Grand Paris, la parole est donnée aux Franciliens
L’une des questions qui fut au cœur des enjeux des dernières élections régionales en Île-de-France, celle des transports collectifs, est au centre d’un vaste débat public, qui s’est engagé la semaine dernière et pour quatre mois jusqu’en janvier 2011, sur deux projets. Celui porté par le conseil régional de gauche et le Syndicat des transports d’Île-de-France (Stif) avec un métro en rocade en proche banlieue baptisé Arc Express et visant des dessertes de proximités. Celui porté par le gouvernement dans le cadre du Grand Paris avec un métro automatique en double boucle, Grand Huit, et visant d’abord la liaison entre les neuf grands pôles économiques.
L’enjeu, faciliter les déplacements dans une région ou les transports collectifs, qui concernent 12 millions de Franciliens, sont engorgés. Alors pourquoi deux projets, peuvent se demander des usagers ? Essentiellement parce qu’alors que la région avait travaillé, dans le cadre d’un plan de mobilisation des transports pour améliorer les conditions de déplacements, à son projet Arc Express, le gouvernement, voulant prendre la main sur l’avenir de la région capitale, construisait sans réelle concertation son projet de « double boucle ». Résultat, deux projets. Sont-ils compatibles ? Pour Jean-Paul Huchon, président (PS) du conseil régional, ils n’ont pas la même vocation : « Nous avons construit un projet de transports, pas seulement un projet de développement économique. » Cependant, le débat public devrait permettre d’y voir plus clair sur l’avenir de ces deux projets. Pour Gabriel Massou, conseiller régional (PCF) et responsable du groupe Front de gauche, « nous savons que ces deux projets s’opposent, se superposent ou peuvent d’additionner. Nous entendons peser sur le meilleur projet d’ensemble possible, à partir des besoins des territoires ».

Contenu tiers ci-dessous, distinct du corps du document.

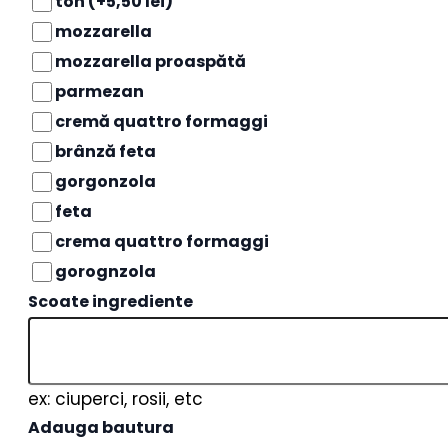
ton
(+5,50 lei)
mozzarella
mozzarella proaspătă
parmezan
cremă quattro formaggi
brânză feta
gorgonzola
feta
crema quattro formaggi
gorognzola
Scoate ingrediente
ex: ciuperci, rosii, etc
Adauga bautura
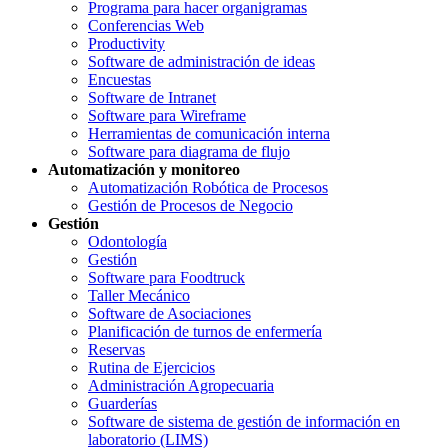
Programa para hacer organigramas
Conferencias Web
Productivity
Software de administración de ideas
Encuestas
Software de Intranet
Software para Wireframe
Herramientas de comunicación interna
Software para diagrama de flujo
Automatización y monitoreo
Automatización Robótica de Procesos
Gestión de Procesos de Negocio
Gestión
Odontología
Gestión
Software para Foodtruck
Taller Mecánico
Software de Asociaciones
Planificación de turnos de enfermería
Reservas
Rutina de Ejercicios
Administración Agropecuaria
Guarderías
Software de sistema de gestión de información en
laboratorio (LIMS)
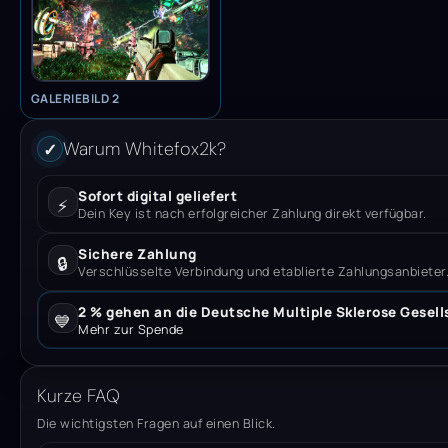
GALERIEBILD 2
Warum Whitefox2k?
✓
Sofort digital geliefert
⚡
Dein Key ist nach erfolgreicher Zahlung direkt verfügbar.
Sichere Zahlung
🔒
Verschlüsselte Verbindung und etablierte Zahlungsanbieter
2 % gehen an die Deutsche Multiple Sklerose Gesell
💙
Mehr zur Spende
Kurze FAQ
Die wichtigsten Fragen auf einen Blick.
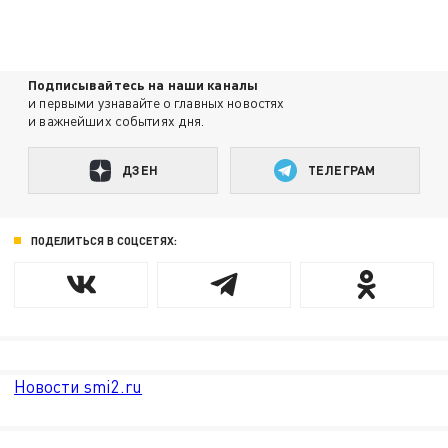
Подписывайтесь на наши каналы
и первыми узнавайте о главных новостях
и важнейших событиях дня.
ДЗЕН
ТЕЛЕГРАМ
ПОДЕЛИТЬСЯ В СОЦСЕТЯХ:
Новости smi2.ru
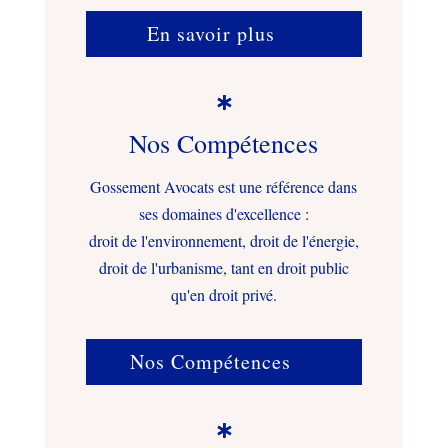
En savoir plus

Nos Compétences
Gossement Avocats est une référence dans
ses domaines d'excellence :
droit de l'environnement, droit de l'énergie,
droit de l'urbanisme, tant en droit public
qu'en droit privé.
Nos Compétences

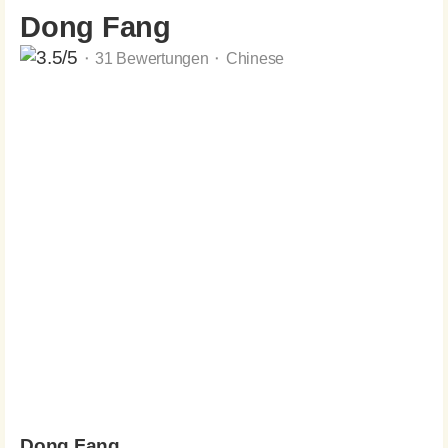
Dong Fang
⬝ 31 Bewertungen ⬝ Chinese
Dong Fang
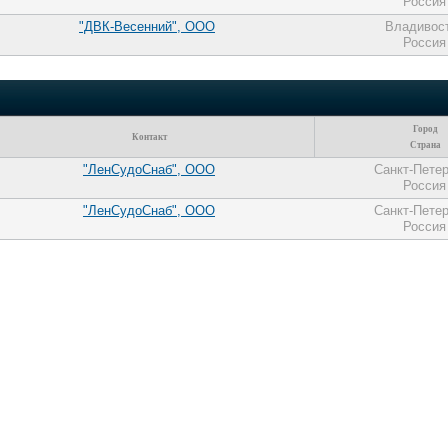
Россия
"ДВК-Весенний", ООО
Владивос
Россия
Город
Контакт
Страна
"ЛенСудоСнаб", ООО
Санкт-Пете
Россия
"ЛенСудоСнаб", ООО
Санкт-Пете
Россия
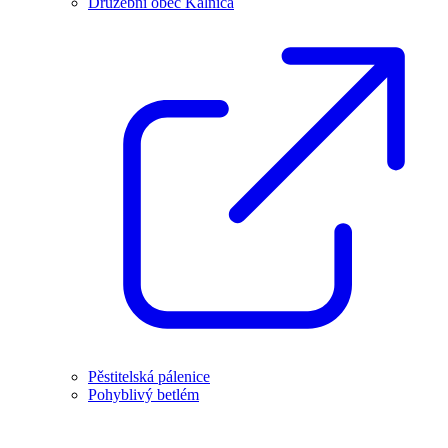
Družební obec Kálnica
Pěstitelská pálenice
Pohyblivý betlém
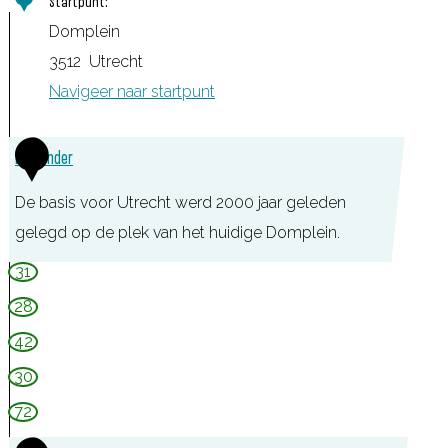
Startpunt:
Domplein
3512
Utrecht
Navigeer naar startpunt
1
DOMunder
De basis voor Utrecht werd 2000 jaar geleden
gelegd op de plek van het huidige Domplein.
D
31
O
28
M
42
u
30
n
72
d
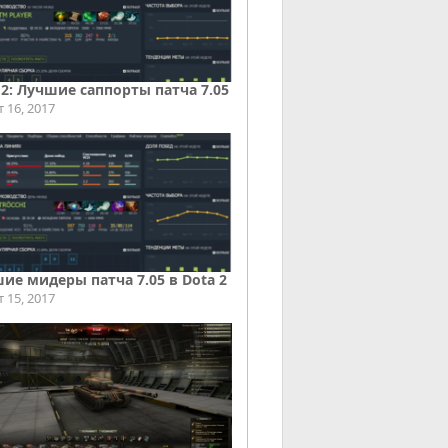
 2: Лучшие саппорты патча 7.05
т 16, 2017
ие мидеры патча 7.05 в Dota 2
т 15, 2017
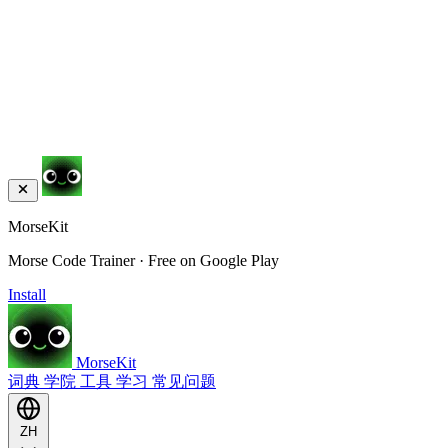
MorseKit
Morse Code Trainer · Free on Google Play
Install
MorseKit
词典
学院
工具
学习
常见问题
ZH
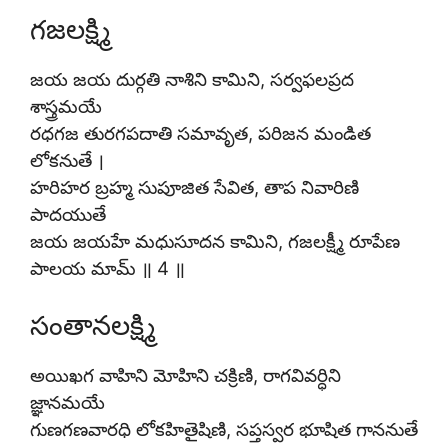
గజలక్ష్మి
జయ జయ దుర్గతి నాశిని కామిని, సర్వఫలప్రద
శాస్త్రమయే
రధగజ తురగపదాతి సమావృత, పరిజన మండిత
లోకనుతే ।
హరిహర బ్రహ్మ సుపూజిత సేవిత, తాప నివారిణి
పాదయుతే
జయ జయహే మధుసూదన కామిని, గజలక్ష్మీ రూపేణ
పాలయ మామ్ ॥ 4 ॥
సంతానలక్ష్మి
అయిఖగ వాహిని మోహిని చక్రిణి, రాగవివర్ధిని
జ్ఞానమయే
గుణగణవారధి లోకహితైషిణి, సప్తస్వర భూషిత గాననుతే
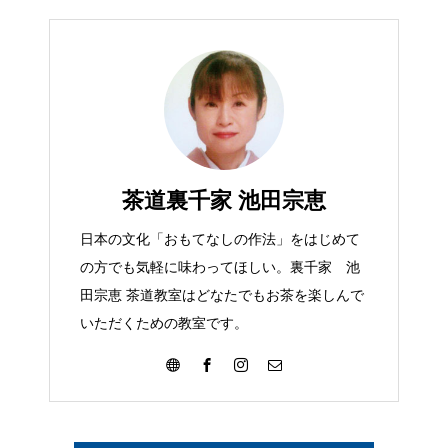
茶道裏千家 池田宗恵
日本の文化「おもてなしの作法」をはじめて
の方でも気軽に味わってほしい。裏千家 池
田宗恵 茶道教室はどなたでもお茶を楽しんで
いただくための教室です。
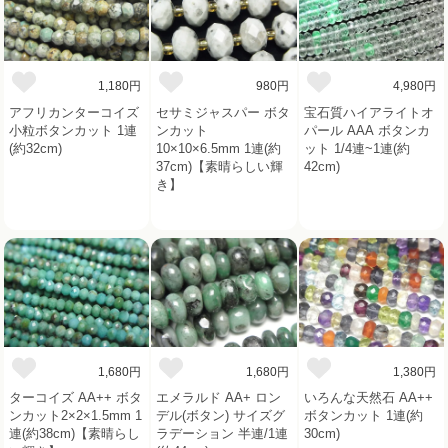
1,180円
980円
4,980円
アフリカンターコイズ
セサミジャスパー ボタ
宝石質ハイアライトオ
小粒ボタンカット 1連
ンカット
パール AAA ボタンカ
(約32cm)
10×10×6.5mm 1連(約
ット 1/4連~1連(約
37cm)【素晴らしい輝
42cm)
き】
1,680円
1,680円
1,380円
ターコイズ AA++ ボタ
エメラルド AA+ ロン
いろんな天然石 AA++
ンカット2×2×1.5mm 1
デル(ボタン) サイズグ
ボタンカット 1連(約
連(約38cm)【素晴らし
ラデーション 半連/1連
30cm)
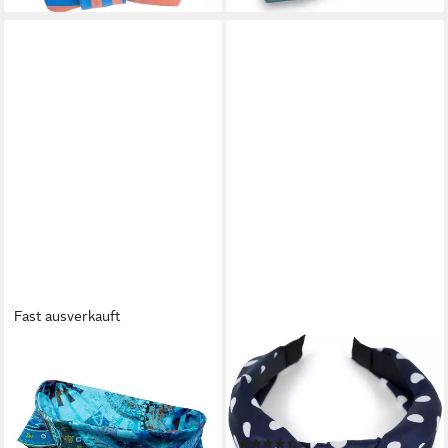
Fast ausverkauft
BRITTA MEIER
STYLEBREAKER
Haarband Art-Haarbänder
Haarband, 1-tlg., Haarreif
16,95 €
gepunktet mit Knoten
lieferbar - in 4-5 Werktagen bei dir
Rockabilly
(7)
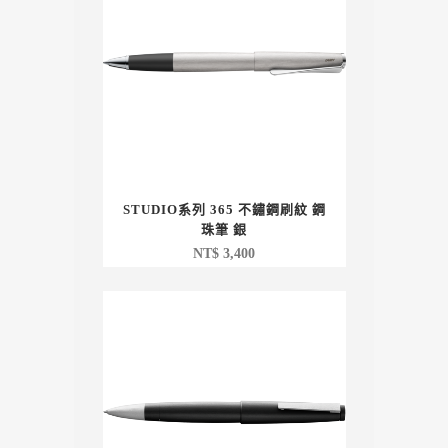
STUDIO系列 365 不鏽鋼刷紋 鋼
珠筆 銀
NT$
3,400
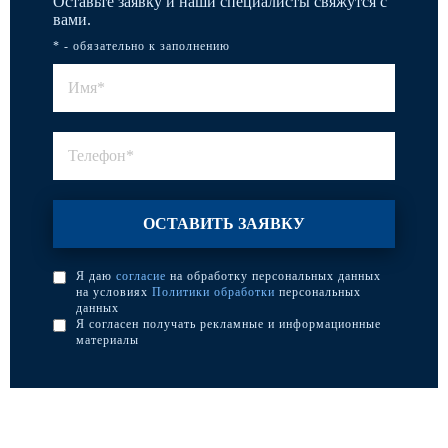
Оставьте заявку и наши специалисты свяжутся с
вами.
* - обязательно к заполнению
Я даю
согласие
на обработку персональных данных
на условиях
Политики обработки
персональных
данных
Я согласен получать рекламные и информационные
материалы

Autre question épineuse, celle du financement. La région entend investir 18 milliards d’euros dans son plan transport dont 6 pour Arc Express avec une contribution promise par l’État. Pour le projet de double boucle, qui coûte 22,7 milliards d’euros, l’État s’est engagé à donner 4 milliards à la Société du Grand Paris (SGP). Seulement cette somme n’est toujours pas inscrite dans la loi de finance 2011. Pour le reste, la SGP devra emprunter et développer la spéculation foncière autour des futures gares pour dégager de la plus-value et rembourser. Ce que refusent les élus de gauche qui souhaitent que les collectivités locales gardent la maîtrise de leur foncier. Élus qui demandent que les entreprises participent plus fortement avec une augmentation du versement transport, que l’État s’engage avec, en outre, le remboursement à la région du fonds d’aménagement régional (Farif). Face à ces enjeux, le débat public prend tout son sens.